As well, some of the more general talk about social change is a bit weird. Like, the way that the book cites Paulo Friere often has this weird self-helpy boot-strappy vibe to it that is not at all where Friere was coming from. I found that quite offputting. There's also a section that speaks vehemently against the active embrace of identity. I'm not against having a nuanced discussion about the different ways that identity gets taken up and put to work, and about what those various approaches mean in terms of how we understand ourselves and how we can act in the world, but nothing in that section acknowledges how crucial an active and affirming embrace of identity has been and continues to be for certain kinds of collective struggles by oppressed people. And in the few instances where the book moves from general language about broader change being catalyzed by conversation to more specific examples, it picks movements that are distant from and politically safe for privileged North Americans – the Polish movement Solidarity gets mentioned a couple of times, the "orange revolution" in the Ukraine, and so on. Movements closer to home are never named, which makes it possible to avoid dealing with the complex political realities that such collective effort inevitably entail.

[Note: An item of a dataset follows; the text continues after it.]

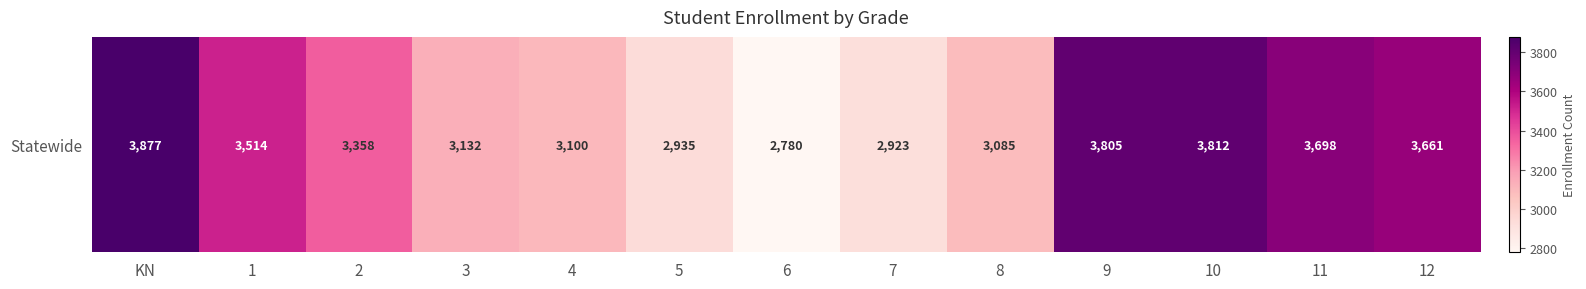

Which has a higher value, 6 or 12?

12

It's that invokation of larger collective change but refusal to engage with what it might entail that I find most disappointing. The recognition that genuine conversation can be a crucial step in broader change is carefully presented in a way that speaks about what might come after that initial conversation in only the vaguest of terms. I mean, I suppose I get not wanting to scare people off or to foreclose whatever might emerge from the moment of encounter itself. I do think it's important to enter into encounters with other people with openness, and I agree that will to make change, new knowledge about the world, and transformation of self are all things that can emerge precisely from these kinds of encounters. Certainly in some instances a new openness to hearing certain kinds of unhappy facts about the world may be something that these kinds of encounters can catalyze.

I'm afraid, though, that putting that moment of encounter in one category, a speakable category, while the material details of the world beyond that encounter and what might happen after that encounter in another category, a category that we won't speak about (or at least not now), serves to affirm ways of understanding the world that help keep those of us who benefit from the status quo stuck in that place. Conversation is framed as a clear moral good that precedes and perhaps transcends politics. But the book avoids the reality that what comes next when conversations lead to large scale change is inevitably polarizing, messy, complicated, and political in all the senses you could name. The implication, intended or not, is that deep conversation with your neighbour is what the world needs, but when that turns into action that doesn't share the same kind of easily recognized apolitical goodness, it has become something else, and maybe it's okay for you to just not pay attention to that and go and have another conversation with your neighbour. If we want to think about conversation as a key element of large-scale social change, we can't separate the two – we can't leave power out of how we think about conversation, and we can't pretend that the messy polarizing reality of grassroots movement politics can be treated as separate from the conversations that we hope might lead to change.

I think, yes, we need to explore the power of conversation, including honest conversation across differences that might normally keep us apart. But we have to recognize how power factors in to if, when, and how those conversations occur. And if we want connected conversation to have an impact on the world that goes beyond reducing our own individual sense of isolation, we can't detach talking about those moments of connected conversation from talking about what it actually takes in practical terms to turn moments of grounded connection between people into broad social change.